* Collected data
════
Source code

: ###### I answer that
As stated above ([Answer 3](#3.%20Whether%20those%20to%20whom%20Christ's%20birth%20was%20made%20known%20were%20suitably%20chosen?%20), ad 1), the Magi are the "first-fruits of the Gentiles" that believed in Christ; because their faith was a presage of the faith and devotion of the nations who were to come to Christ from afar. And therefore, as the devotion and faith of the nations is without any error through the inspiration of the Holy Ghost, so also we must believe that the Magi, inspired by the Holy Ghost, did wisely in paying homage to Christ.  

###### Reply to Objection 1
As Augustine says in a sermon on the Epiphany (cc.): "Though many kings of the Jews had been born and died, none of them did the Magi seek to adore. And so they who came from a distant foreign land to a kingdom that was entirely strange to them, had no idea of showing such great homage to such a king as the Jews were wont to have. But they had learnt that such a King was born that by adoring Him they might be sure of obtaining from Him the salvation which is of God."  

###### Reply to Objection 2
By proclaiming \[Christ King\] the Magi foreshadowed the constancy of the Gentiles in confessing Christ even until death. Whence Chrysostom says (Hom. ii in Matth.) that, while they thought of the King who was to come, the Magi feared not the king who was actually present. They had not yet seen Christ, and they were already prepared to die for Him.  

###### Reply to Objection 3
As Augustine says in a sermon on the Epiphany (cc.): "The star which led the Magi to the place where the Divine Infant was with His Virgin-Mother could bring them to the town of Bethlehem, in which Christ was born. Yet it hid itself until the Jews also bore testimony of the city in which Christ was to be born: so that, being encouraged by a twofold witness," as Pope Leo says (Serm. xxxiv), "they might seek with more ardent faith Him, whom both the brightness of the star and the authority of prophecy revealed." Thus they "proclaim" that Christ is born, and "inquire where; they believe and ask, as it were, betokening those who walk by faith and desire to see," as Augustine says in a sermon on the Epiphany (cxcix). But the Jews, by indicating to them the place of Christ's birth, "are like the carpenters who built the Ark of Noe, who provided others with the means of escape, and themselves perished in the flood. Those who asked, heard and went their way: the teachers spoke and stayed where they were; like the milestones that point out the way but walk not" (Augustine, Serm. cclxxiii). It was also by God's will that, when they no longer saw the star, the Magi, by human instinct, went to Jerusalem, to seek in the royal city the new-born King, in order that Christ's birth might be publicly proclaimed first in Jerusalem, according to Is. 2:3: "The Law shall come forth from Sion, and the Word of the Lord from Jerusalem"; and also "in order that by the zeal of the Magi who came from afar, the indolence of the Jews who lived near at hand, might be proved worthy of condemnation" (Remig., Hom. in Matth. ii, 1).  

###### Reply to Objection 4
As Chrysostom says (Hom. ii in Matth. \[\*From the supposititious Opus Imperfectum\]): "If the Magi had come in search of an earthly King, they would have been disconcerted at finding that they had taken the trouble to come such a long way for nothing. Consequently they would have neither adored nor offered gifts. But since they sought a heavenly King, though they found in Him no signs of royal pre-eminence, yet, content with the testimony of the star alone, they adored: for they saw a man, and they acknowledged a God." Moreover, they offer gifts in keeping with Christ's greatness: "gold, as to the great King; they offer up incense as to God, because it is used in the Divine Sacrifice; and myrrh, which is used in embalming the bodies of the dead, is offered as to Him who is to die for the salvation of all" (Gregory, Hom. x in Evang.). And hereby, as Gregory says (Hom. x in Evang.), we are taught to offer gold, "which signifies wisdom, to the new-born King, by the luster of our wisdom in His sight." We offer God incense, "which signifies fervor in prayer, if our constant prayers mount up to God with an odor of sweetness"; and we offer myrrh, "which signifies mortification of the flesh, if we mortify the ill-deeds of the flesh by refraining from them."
════
* What the task requires
Look through the entries above and list every line containing "Reply".

* Solution below
###### Reply to Objection 1
###### Reply to Objection 2
###### Reply to Objection 3
###### Reply to Objection 4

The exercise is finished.